Tuesday, 30 September 2014

University of Michigan dealt with Shane Morris' concussion the same way Canadiens dealt with Dale Weise's.

The University of Michigan football team’s handling of quarterback Shane Morris’ concussion in Saturday’s game is troubling. They’re still today calling it a mild concussion, which an analyst today said “is correctly called ‘a concussion’.”

The way the incident happened during the game and the way the team officials backpedaled and tried to justify their actions days later is eerily reminiscent of the Dale Weise concussion against the Rangers last spring. Both athletes were visibly staggered during play and needed a teammate to help them stay upright.

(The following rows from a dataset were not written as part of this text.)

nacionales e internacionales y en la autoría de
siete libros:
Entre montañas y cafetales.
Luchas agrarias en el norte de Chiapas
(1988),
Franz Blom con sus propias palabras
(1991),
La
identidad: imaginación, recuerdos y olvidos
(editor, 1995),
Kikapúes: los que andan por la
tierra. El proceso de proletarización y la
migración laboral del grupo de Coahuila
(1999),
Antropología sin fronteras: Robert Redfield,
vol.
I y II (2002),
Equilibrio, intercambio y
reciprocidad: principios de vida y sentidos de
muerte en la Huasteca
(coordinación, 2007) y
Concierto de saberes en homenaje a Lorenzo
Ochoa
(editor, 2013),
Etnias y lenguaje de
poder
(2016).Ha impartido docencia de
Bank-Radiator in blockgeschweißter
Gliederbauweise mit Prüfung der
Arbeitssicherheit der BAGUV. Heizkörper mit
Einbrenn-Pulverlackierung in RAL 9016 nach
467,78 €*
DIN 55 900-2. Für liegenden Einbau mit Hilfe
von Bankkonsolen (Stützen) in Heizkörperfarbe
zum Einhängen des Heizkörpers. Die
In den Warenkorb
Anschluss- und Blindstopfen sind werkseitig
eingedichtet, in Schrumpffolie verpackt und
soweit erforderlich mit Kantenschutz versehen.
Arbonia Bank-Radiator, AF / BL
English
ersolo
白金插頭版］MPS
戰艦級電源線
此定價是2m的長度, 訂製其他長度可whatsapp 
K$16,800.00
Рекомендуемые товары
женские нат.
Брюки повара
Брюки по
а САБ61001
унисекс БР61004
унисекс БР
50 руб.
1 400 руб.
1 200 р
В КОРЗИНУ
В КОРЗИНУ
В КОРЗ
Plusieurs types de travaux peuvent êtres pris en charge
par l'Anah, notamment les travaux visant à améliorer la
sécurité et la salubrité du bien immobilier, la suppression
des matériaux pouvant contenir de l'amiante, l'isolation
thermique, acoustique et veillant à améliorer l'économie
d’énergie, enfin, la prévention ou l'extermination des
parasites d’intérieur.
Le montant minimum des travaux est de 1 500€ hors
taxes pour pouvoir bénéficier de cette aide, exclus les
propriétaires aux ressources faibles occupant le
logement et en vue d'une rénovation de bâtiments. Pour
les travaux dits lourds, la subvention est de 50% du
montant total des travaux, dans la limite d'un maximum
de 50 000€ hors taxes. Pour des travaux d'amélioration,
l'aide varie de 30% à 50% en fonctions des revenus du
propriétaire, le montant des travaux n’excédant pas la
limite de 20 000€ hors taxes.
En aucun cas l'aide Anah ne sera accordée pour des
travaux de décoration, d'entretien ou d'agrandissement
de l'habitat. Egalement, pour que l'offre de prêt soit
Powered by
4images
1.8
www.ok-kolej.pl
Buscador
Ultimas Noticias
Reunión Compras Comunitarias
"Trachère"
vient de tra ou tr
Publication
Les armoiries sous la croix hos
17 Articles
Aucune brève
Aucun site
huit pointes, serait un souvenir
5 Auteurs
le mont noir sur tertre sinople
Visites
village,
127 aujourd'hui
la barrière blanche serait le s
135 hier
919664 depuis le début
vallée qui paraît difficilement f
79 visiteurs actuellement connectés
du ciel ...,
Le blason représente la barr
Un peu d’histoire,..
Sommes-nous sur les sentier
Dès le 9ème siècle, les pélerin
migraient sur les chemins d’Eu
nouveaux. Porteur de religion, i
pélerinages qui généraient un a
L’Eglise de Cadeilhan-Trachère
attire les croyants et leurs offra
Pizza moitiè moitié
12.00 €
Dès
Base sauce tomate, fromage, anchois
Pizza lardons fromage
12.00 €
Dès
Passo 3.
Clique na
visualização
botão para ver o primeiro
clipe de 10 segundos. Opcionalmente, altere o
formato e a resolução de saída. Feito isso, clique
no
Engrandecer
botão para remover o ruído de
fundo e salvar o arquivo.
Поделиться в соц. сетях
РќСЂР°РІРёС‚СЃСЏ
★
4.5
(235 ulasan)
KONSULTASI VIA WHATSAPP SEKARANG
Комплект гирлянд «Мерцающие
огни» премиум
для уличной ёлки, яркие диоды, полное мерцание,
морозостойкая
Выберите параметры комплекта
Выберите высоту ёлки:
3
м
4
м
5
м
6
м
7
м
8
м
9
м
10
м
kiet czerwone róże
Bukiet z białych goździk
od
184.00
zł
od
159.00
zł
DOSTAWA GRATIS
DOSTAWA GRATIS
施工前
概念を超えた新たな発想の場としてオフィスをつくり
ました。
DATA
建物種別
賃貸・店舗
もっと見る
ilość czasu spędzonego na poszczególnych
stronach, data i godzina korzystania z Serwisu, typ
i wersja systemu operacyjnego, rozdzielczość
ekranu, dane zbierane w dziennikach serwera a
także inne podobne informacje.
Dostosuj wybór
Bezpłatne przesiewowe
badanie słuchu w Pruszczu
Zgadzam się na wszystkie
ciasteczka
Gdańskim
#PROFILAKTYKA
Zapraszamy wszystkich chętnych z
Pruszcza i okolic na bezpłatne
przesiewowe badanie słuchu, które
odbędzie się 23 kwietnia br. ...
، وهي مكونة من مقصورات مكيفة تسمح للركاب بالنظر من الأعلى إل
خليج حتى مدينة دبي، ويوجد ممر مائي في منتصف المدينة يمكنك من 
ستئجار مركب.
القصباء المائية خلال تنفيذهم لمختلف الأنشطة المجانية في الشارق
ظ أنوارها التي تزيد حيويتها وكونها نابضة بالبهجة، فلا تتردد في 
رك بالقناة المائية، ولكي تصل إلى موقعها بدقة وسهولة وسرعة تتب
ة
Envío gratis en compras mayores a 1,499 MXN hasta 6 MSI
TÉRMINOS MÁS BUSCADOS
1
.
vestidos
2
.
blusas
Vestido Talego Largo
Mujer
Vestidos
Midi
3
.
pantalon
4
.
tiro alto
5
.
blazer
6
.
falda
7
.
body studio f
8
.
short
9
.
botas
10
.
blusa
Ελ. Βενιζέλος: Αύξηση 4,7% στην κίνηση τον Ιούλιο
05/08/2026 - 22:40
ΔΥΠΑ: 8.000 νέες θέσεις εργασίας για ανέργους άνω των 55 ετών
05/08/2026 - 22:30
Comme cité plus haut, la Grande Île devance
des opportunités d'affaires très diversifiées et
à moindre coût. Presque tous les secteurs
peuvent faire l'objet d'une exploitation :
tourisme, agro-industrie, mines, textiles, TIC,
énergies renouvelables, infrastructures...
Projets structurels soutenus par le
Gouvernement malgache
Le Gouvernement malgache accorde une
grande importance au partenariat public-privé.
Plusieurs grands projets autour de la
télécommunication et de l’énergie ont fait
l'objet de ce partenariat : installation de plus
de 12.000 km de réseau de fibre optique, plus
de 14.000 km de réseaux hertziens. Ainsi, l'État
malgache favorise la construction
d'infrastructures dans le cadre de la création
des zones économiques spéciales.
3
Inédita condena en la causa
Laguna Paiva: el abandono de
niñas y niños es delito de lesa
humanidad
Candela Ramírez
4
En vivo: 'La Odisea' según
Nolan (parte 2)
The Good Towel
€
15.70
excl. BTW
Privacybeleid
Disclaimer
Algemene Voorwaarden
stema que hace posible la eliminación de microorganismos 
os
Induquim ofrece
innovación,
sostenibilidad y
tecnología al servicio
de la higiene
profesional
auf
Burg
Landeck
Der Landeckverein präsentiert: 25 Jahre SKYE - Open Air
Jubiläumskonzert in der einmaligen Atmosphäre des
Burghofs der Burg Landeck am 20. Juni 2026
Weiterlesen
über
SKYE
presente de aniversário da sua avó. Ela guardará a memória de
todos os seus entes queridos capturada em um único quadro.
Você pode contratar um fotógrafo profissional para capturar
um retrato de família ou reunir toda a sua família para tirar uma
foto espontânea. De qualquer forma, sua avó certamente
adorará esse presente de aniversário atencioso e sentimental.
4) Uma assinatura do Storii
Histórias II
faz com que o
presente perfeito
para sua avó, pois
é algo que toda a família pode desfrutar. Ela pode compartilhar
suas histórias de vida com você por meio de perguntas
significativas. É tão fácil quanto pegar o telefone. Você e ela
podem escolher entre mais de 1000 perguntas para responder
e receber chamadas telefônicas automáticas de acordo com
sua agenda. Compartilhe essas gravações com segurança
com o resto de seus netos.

They were examined by training staff, both “passed the concussion protocol”, and were allowed to return to game action, even though a player acting or seeming dazed should immediately lead to them being taken out of the game and re-evaluated the next day.

In both cases, the teams bring up the fact that the athlete wanted to return to action to exculpate themselves.

In both cases, it seems the head coach wasn’t made aware of the fact his player had had ‘his bell rung’, and there seemed to be a lack of communication between the coaching and training staff.

Where the narratives diverge is with what excuse the teams are taking refuge behind. The Canadiens said they’d followed NHL protocols to the letter. Michigan head coach Brady Hoke seemed to as late as two days later still be unaware that his QB had sustained a concussion, and talked about the ankle injury he’d suffered.

In this case, it does seem as if the ankle injury and his difficulty walking masked the concussion symptoms to an extent, but critics are pointing out that the severity of Mr. Morris’ limp should have lead to him being removed from the game in the first place, leaving him in the game was like leading a lamb to slaughter. With no mobility, he was a sitting duck. Sure enough, on the very next play, a defensive lineman got a clean shot at him and concussed him.

I’ve been very supportive of the Marc Bergevin administration, I like the philosophy, the approach he’s taken to building a team, and the means he’s employing, assembling a team of equals to out-brainpower any other team. This specific case though, the way the Dale Weise concussion was handled, is a definite black mark against the Nouveau Régime, as previously outlined in the excerpt below.

The matter of Dale Weise’s concussion was brought up again, and Mr. Bergevin took refuge behind the fact that the NHL’s concussion protocol was followed to the letter. He repeated that the doctors examined him and said he was okay, the player said he was okay, so he was allowed to continue to play. Reporters tried to grill him on whether the team tried to avoid the ‘c’ word to prevent the need for Dale to sit out seven days, and Marc Bergevin explained that the seven-day thing is no longer in effect, but you could tell that he is uncomfortable dealing with this.

It’s clear to anyone who saw Dale Weise after the head shot that he was stunned, visibly unstable. According to guidelines I found after the briefest of Google searches, that is an immediate, unquestionable symptom of concussion, and information sheets advise that an athlete who displays that symptom should be taken out of the game/event, and re-evaluated the next day. It seems like basic stuff, yet the Canadiens missed or ignored it. If the Canadiens did follow the protocol, then the protocol itself is faulty and needs serious revision. Mostly every observer was surprised that Dale made his way back on the bench, and in this case, the fans and journos were right and the pros were wrong.